When people say that online is the same as in person, I like to ask them if they read to their kids and take them to story hour at the library, or do they find it equivalent to set them down in front of a TV playing “Reading Rainbow” for an hour or two?
Class differences are exacerbated by access to education. For starters, on the most simplistic level, not everyone can go to Harvard or MIT because only a certain number are accepted — how large is an entering class? But thousands of students cannot go because there is no money in their family, or they played around in high school and didn’t take their classes seriously. Or, growing up, their home life was a battlefield with an alcoholic father and a mother living in fear of violence. Maybe there was only one, very stretched parent who could not supervise homework, or maybe the child or adolescent was bullied in school and this affected their performance. Or the child/adult has a chronic illness that limits their mobility. Economically, there are students who cannot even afford the cost of junior college. But offering free or low cost access to college classes over the internet, with varying levels of access to instructors or teaching assistants could change the landscape of education and our society in general. It could allow people to “try on” various career avenues to see if they might like computer science, for example, without spending a small fortune on tuition. Students whose education stops at high school might be able to go on to college. It might also allow the U.S. to catch up to other countries where we are clearly lagging.

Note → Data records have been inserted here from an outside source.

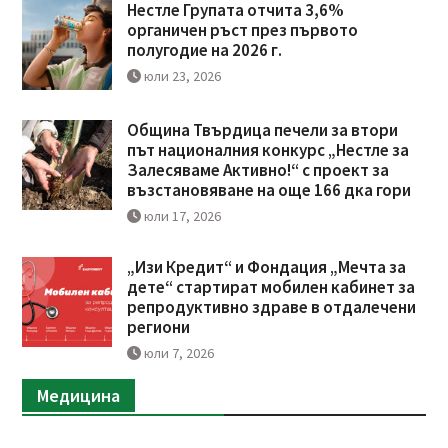
Нестле Групата отчита 3,6%
органичен ръст през първото
полугодие на 2026 г.
юли 23, 2026
Община Твърдица печели за втори
път националния конкурс „Нестле за
Залесяваме Активно!“ с проект за
възстановяване на още 166 дка гори
юли 17, 2026
„Изи Кредит“ и Фондация „Мечта за
дете“ стартират мобилен кабинет за
репродуктивно здраве в отдалечени
региони
юли 7, 2026
Медицина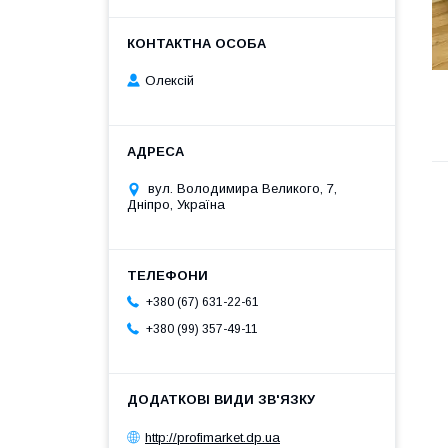
Олексій
вул. Володимира Великого, 7,
Дніпро, Україна
+380 (67) 631-22-61
+380 (99) 357-49-11
http://profimarket.dp.ua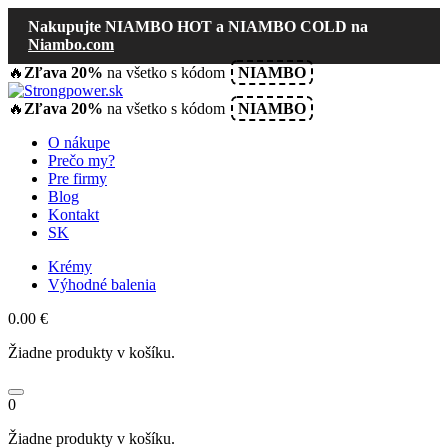
Nakupujte NIAMBO HOT a NIAMBO COLD na
Niambo.com
🔥
Zľava 20%
na všetko s kódom
NIAMBO
🔥
Zľava 20%
na všetko s kódom
NIAMBO
O nákupe
Prečo my?
Pre firmy
Blog
Kontakt
SK
Krémy
Výhodné balenia
0.00
€
Žiadne produkty v košíku.
0
Žiadne produkty v košíku.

There are so many plusses here, and I have merely scratched the surface in this paragraph. I vote an emphatic “yea.” (I am a person with two advanced degrees — an MD from the U Illinois, and a JD from U Chicago. I trained as a psychiatrist at Yale University. I come from a family and community where the “road didn’t go there,” and I only was able to succeed by strength of will. Yes, my college and professional education was better because of interpersonal interaction, but if all I could access was an Internet program, I would have grabbed the rung to escape the conditions of poverty and ignorance that would otherwise have been mine.)
Maybe this is not about old-fashioned values/ideas, but a necessary discussion about learning at the center of higher education vs technology as a panacea… we may realize (again too late) that this was a false promise and a terribly naive approach to education.

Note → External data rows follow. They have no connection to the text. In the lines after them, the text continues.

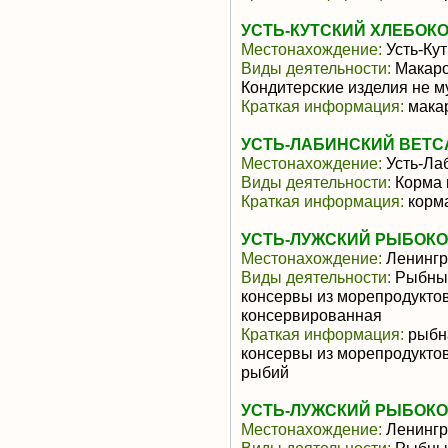
УСТЬ-КУТСКИЙ ХЛЕБОКО
Местонахождение:
Усть-Кут
Виды деятельности:
Макаро
Кондитерские изделия не м
Краткая информация:
мака
УСТЬ-ЛАБИНСКИЙ ВЕТС
Местонахождение:
Усть-Ла
Виды деятельности:
Корма 
Краткая информация:
корм
УСТЬ-ЛУЖСКИЙ РЫБОКО
Местонахождение:
Ленингр
Виды деятельности:
Рыбные
консервы из морепродуктов
консервированная
Краткая информация:
рыбна
консервы из морепродуктов
рыбий
УСТЬ-ЛУЖСКИЙ РЫБОКО
Местонахождение:
Ленингр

Louisiana has an online voucher plan called Choice Course that will begin this next school year. Read the numerous questions asked by blogger Michael Deshotels in his blog Louisiana Educator http://louisianaeducator.blogspot.com/2012/09/follow-up-on-choice-course-program.html?spref=fb and the answers he received from an LDOE official. Many of us in the state have the same questions.
What has happened in Connecticut is that Special Education, faced with huge increases in costs, is dumping ill and sick kids into cheap and ineffective online courses in order to save money. Instead of providing support or tutors ( their claim is that they don’t work) , they are cheating the parents and the kids of a equal education. They are covering themselves under the Individuals with Disabilities Act by giving the kids ,’an education’. What happens often is that the kids aren’t followed, they are told to do it on their own, and are being abandoned by the school. Basically they are being sent to ‘Siberia’ educationally by people who have as their motive , saving money for their salaries and perk packages. It’s happened right here in Fairfield Connecticut with the approval and sanctioning of the head of Special Education and with the blessing of the most expensive Superintendent of Schools in Connecticut, whose mission is to preserve the bloated salaries that he and his administrators are screwing the taxpayers in this town out of.